PD comorbid anxiety disorder is closely associated with the fear circuit and the limbic cortex-striatum-thalamocortical circuit. Dysregulated transmission of both dopaminergic and non-dopaminergic systems within these circuits can precipitate anxiety. Specifically, functional alterations in the striatal dopaminergic system are linked to the severity of anxiety. However, previous studies have yielded conflicting results. Some studies have indicated a reduction in dopaminergic uptake in the right striatum of anxious PD patients (Maillet et al., 2016), while others have reported a positive correlation between dopaminergic uptake in the striatum and patients' social anxiety or personality traits related to anxiety (Picillo et al., 2017; Zhong et al., 2017). In the non-dopaminergic system, serotonergic and noradrenergic neurons release corresponding neurotransmitters to modulate anxiety within regions such as the hippocampus, amygdala, and prefrontal cortex (Bethea et al., 2004; Laurencin et al., 2024). The multifactor and complexity of the pathological mechanism of PD with anxiety and depression suggest that we need more in-depth research to solve this problem.

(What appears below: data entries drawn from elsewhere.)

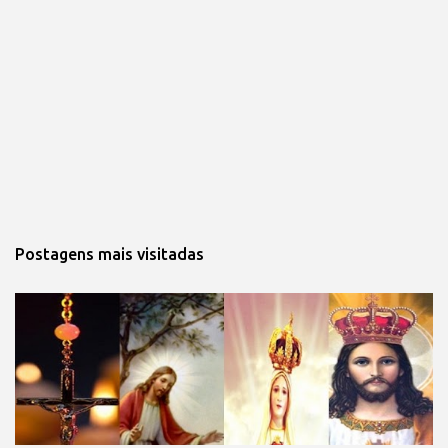
Postagens mais visitadas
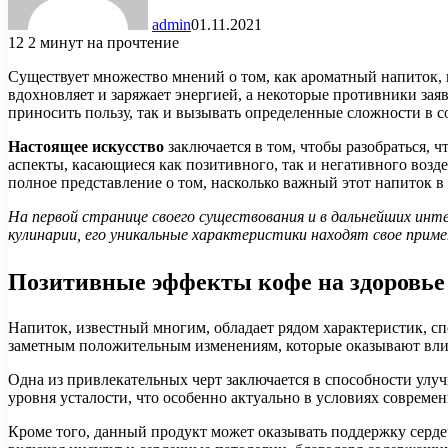
admin
01.11.2021
12
2 минут на прочтение
Существует множество мнений о том, как ароматный напиток, 
вдохновляет и заряжает энергией, а некоторые противники зая
приносить пользу, так и вызывать определенные сложности в с
Настоящее искусство
заключается в том, чтобы разобраться,
аспекты, касающиеся как позитивного, так и негативного возде
полное представление о том, насколько важный этот напиток в
На первой странице своего существования и в дальнейших ин
кулинарии, его уникальные характеристики находят свое приме
Позитивные эффекты кофе на здоровье
Напиток, известный многим, обладает рядом характеристик, с
заметным положительным изменениям, которые оказывают влия
Одна из привлекательных черт заключается в способности у
уровня усталости, что особенно актуально в условиях совреме
Кроме того, данный продукт может оказывать поддержку серде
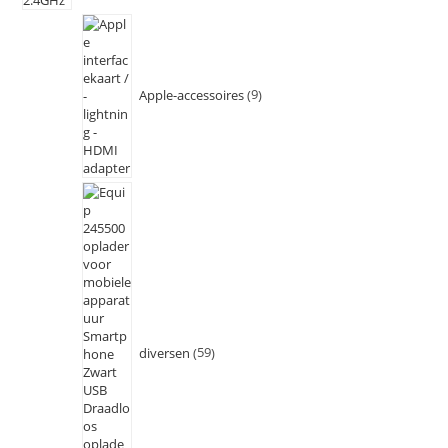
Apple-accessoires
9
diversen
59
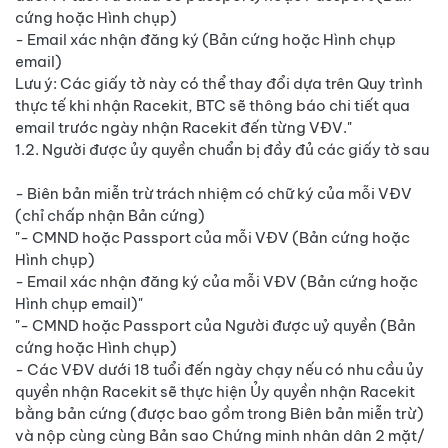
cứng hoặc Hình chụp)
- Email xác nhận đăng ký (Bản cứng hoặc Hình chụp
email)
Lưu ý: Các giấy tờ này có thể thay đổi dựa trên Quy trình
thực tế khi nhận Racekit, BTC sẽ thông báo chi tiết qua
email trước ngày nhận Racekit đến từng VĐV."
1.2. Người được ủy quyền chuẩn bị đầy đủ các giấy tờ sau
- Biên bản miễn trừ trách nhiệm có chữ ký của mỗi VĐV
(chỉ chấp nhận Bản cứng)
"- CMND hoặc Passport của mỗi VĐV (Bản cứng hoặc
Hình chụp)
- Email xác nhận đăng ký của mỗi VĐV (Bản cứng hoặc
Hình chụp email)"
"- CMND hoặc Passport của Người được uỷ quyền (Bản
cứng hoặc Hình chụp)
- Các VĐV dưới 18 tuổi đến ngày chạy nếu có nhu cầu ủy
quyền nhận Racekit sẽ thực hiện Ủy quyền nhận Racekit
bằng bản cứng (được bao gồm trong Biên bản miễn trừ)
và nộp cùng cùng Bản sao Chứng minh nhân dân 2 mặt/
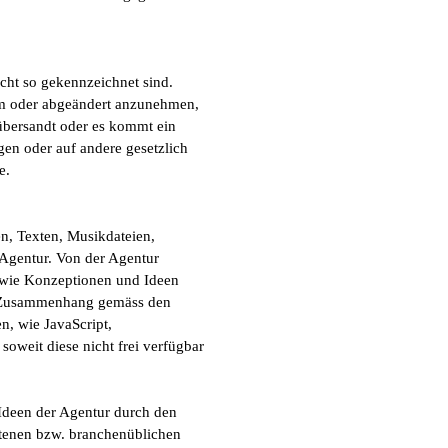
icht so gekennzeichnet sind.
rm oder abgeändert anzunehmen,
 übersandt oder es kommt ein
en oder auf andere gesetzlich
nde.
n, Texten, Musikdateien,
Agentur. Von der Agentur
owie Konzeptionen und Ideen
d Zusammenhang gemäss den
n, wie JavaScript,
weit diese nicht frei verfügbar
Ideen der Agentur durch den
otenen bzw. branchenüblichen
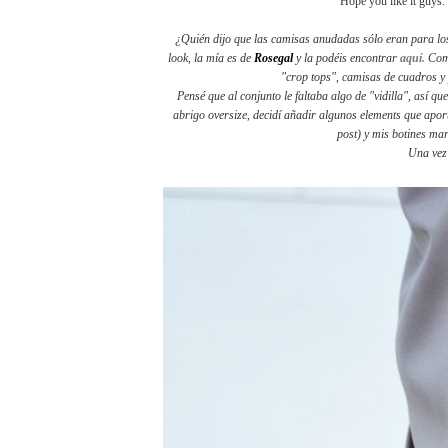
Hope you like it guys.
¿Quién dijo que las camisas anudadas sólo eran para los
look, la mía es de
Rosegal
y la podéis encontrar
aquí
.
Como
"crop tops", camisas de cuadros y 
Pensé que al conjunto le faltaba algo de "vidilla", así q
abrigo oversize, decidí añadir algunos elements que aport
post) y mis botines ma
Una vez 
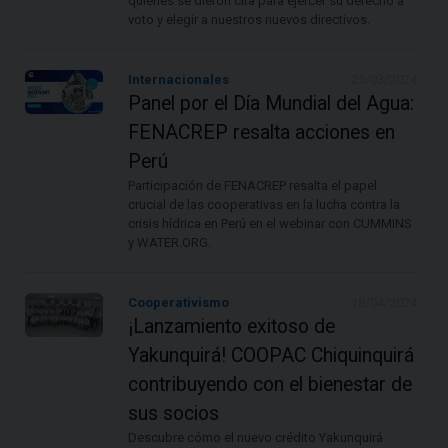
quienes se dieron cita para ejercer su derecho a
voto y elegir a nuestros nuevos directivos.
Internacionales
25/03/2024
Panel por el Día Mundial del Agua:
FENACREP resalta acciones en
Perú
Participación de FENACREP resalta el papel
crucial de las cooperativas en la lucha contra la
crisis hídrica en Perú en el webinar con CUMMINS
y WATER.ORG.
Cooperativismo
18/04/2024
¡Lanzamiento exitoso de
Yakunquirá! COOPAC Chiquinquirá
contribuyendo con el bienestar de
sus socios
Descubre cómo el nuevo crédito Yakunquirá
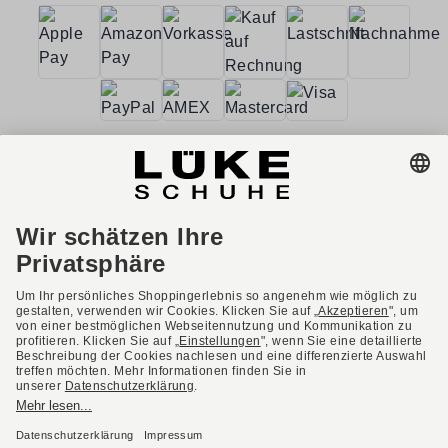
AGB
Barrierefreiheit
Impressum
Datenschutzerklärung
Datenschutzeinstellungen
Widerrufsbelehrung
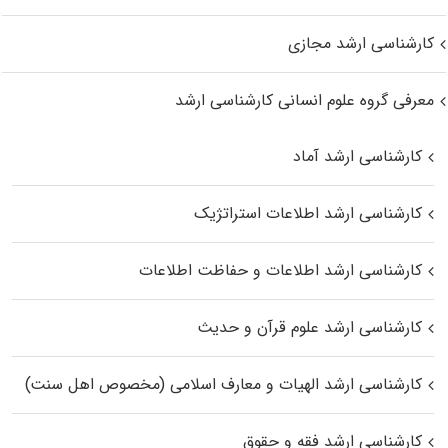
کارشناسی ارشد مجازی
معرفی گروه علوم انسانی کارشناسی ارشد
کارشناسی ارشد آماد
کارشناسی ارشد اطلاعات استراتژیک
کارشناسی ارشد اطلاعات و حفاظت اطلاعات
کارشناسی ارشد علوم قرآن و حدیث
کارشناسی ارشد الهیات و معارف اسلامی (مخصوص اهل سنت)
کارشناسی ارشد فقه و حقوق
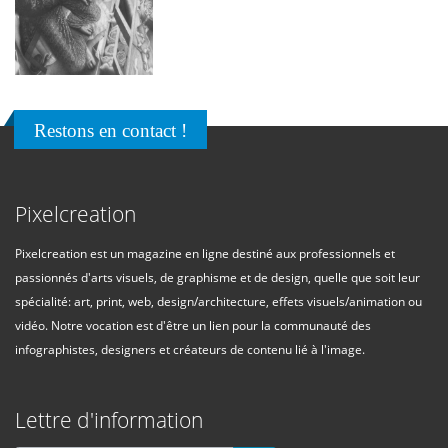
Restons en contact !
Pixelcreation
Pixelcreation est un magazine en ligne destiné aux professionnels et
passionnés d'arts visuels, de graphisme et de design, quelle que soit leur
spécialité: art, print, web, design/architecture, effets visuels/animation ou
vidéo. Notre vocation est d'être un lien pour la communauté des
infographistes, designers et créateurs de contenu lié à l'image.
Lettre d'information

Constructing relevant disease models is a vital approach to studying the pathophysiological mechanisms of PD. The non-human primate (NHP) model of PD induced by the neurotoxin MPTP is widely acknowledged as a reliable preclinical animal model. Furthermore, NHPs demonstrate highly similar physiological and behavioral responses to anxiety and depression, encompassing genes, physiological activities, brain structure, and the manifestation of anxiety and depression symptoms, making them an ideal animal choice (Barros and Tomaz, 2002). Depressed mood and anhedonia are the core symptoms of depression (Peterson et al., 2017), in which both non-human primates and humans can observe the decrease of social behavior and expected behavior changes accompanied by anhedonia. Among them, the expected behavior changes are characterized by impaired attention control and reduced positive reinforcement response to reward-related stimuli in NHP behavior (van Oosten et al., 2025). Anxiety consists of two basic elements: physical arousal and cognitive anxiety, and is characterized by excessive vigilance against threatening stimuli and social evaluation. Different levels of physical arousal and cognitive anxiety constitute different types of anxiety, corresponding to different behavior response patterns of NHP. On the one hand, it is a reaction mode of attention hyperactivity-behavior avoidance, on the other hand, it avoids threatening stimuli by reducing attention to stimuli(Fajkowska et al., 2017).

In this study, we aimed to detect anxiety-like and depression-like behaviors in a symptomatic PD monkey model and to assess anxiety and depression-related pathological changes in the brain by immunohistochemical methods. On the one hand, it can provide a suitable model and evaluation basis for pre-clinical PD anxiety and depression research. On the other hand, it provides data support for drug research and key targets of neuroregulation.